Please output the following lines verbatim, keeping every one of them unchanged.
-- Data supplied follows --
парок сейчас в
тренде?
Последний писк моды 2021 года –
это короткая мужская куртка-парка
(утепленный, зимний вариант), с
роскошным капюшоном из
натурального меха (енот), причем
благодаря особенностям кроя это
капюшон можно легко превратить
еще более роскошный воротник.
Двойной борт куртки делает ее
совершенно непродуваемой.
-- Data supplied concluded --
- _Answer to the exercise_:
парок сейчас в
тренде?
Последний писк моды 2021 года –
это короткая мужская куртка-парка
(утепленный, зимний вариант), с
роскошным капюшоном из
натурального меха (енот), причем
благодаря особенностям кроя это
капюшон можно легко превратить
еще более роскошный воротник.
Двойной борт куртки делает ее
совершенно непродуваемой.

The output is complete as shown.